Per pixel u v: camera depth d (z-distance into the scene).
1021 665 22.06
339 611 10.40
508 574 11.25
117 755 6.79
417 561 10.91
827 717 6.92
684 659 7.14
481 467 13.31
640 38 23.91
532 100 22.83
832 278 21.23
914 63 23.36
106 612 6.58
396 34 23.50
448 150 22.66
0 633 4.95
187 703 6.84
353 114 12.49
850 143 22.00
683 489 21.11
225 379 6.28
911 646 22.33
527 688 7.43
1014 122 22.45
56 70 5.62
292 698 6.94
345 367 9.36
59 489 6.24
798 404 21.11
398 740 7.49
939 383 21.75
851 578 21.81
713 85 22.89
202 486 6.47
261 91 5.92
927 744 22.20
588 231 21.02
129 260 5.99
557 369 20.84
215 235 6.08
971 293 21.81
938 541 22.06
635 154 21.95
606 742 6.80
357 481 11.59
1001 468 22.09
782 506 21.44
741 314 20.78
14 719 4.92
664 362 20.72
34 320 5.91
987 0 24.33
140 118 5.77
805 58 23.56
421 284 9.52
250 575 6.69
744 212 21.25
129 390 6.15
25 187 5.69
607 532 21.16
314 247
****************
From the line with "202 486 6.47" through the last line of the records, set down every line exactly as written and leave out all others.

202 486 6.47
261 91 5.92
927 744 22.20
588 231 21.02
129 260 5.99
557 369 20.84
215 235 6.08
971 293 21.81
938 541 22.06
635 154 21.95
606 742 6.80
357 481 11.59
1001 468 22.09
782 506 21.44
741 314 20.78
14 719 4.92
664 362 20.72
34 320 5.91
987 0 24.33
140 118 5.77
805 58 23.56
421 284 9.52
250 575 6.69
744 212 21.25
129 390 6.15
25 187 5.69
607 532 21.16
314 247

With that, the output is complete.